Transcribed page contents
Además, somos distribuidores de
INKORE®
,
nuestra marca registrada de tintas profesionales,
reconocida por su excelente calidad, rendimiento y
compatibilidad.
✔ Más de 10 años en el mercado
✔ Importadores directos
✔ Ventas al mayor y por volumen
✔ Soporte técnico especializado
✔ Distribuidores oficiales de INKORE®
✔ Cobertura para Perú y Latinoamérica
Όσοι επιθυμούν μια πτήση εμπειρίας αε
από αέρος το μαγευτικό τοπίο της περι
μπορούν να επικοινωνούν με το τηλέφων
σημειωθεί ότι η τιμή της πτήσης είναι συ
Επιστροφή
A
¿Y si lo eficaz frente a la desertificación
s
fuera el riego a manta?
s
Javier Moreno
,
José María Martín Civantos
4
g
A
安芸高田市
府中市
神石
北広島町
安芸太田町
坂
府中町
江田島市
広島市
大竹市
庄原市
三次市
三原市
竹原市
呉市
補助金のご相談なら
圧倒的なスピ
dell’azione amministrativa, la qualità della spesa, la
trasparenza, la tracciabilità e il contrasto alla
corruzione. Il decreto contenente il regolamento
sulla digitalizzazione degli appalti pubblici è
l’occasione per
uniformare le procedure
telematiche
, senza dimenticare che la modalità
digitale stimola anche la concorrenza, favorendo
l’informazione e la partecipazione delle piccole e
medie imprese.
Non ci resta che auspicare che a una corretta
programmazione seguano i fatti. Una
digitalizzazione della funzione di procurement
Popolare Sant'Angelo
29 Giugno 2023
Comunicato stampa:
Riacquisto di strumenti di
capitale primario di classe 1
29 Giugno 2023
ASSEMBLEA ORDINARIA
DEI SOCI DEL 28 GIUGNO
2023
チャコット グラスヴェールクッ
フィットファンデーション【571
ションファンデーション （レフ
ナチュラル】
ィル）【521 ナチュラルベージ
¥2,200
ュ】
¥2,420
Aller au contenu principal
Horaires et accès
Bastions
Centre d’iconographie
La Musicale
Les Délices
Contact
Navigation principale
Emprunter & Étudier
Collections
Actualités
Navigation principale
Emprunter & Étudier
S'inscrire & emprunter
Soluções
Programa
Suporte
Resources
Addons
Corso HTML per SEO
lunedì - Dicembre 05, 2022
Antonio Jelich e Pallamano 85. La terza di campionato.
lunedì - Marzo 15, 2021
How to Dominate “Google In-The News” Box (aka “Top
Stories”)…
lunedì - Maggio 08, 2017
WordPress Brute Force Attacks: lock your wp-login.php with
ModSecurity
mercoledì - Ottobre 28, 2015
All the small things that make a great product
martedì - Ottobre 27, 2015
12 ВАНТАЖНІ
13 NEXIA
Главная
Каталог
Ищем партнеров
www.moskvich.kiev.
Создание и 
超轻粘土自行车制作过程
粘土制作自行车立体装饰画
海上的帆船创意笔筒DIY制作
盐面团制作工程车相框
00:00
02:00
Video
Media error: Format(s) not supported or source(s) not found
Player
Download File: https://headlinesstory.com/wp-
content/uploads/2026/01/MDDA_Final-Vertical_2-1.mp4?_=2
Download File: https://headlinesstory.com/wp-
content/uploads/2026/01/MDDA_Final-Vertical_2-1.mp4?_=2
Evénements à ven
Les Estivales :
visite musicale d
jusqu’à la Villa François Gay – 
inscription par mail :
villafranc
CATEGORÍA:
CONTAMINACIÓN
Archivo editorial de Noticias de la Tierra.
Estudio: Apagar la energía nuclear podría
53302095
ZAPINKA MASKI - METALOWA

### [Directive]
Only the lines with the string "Ottobre" are wanted; pick them out of the records above and copy them.

### [Your response]
mercoledì - Ottobre 28, 2015
martedì - Ottobre 27, 2015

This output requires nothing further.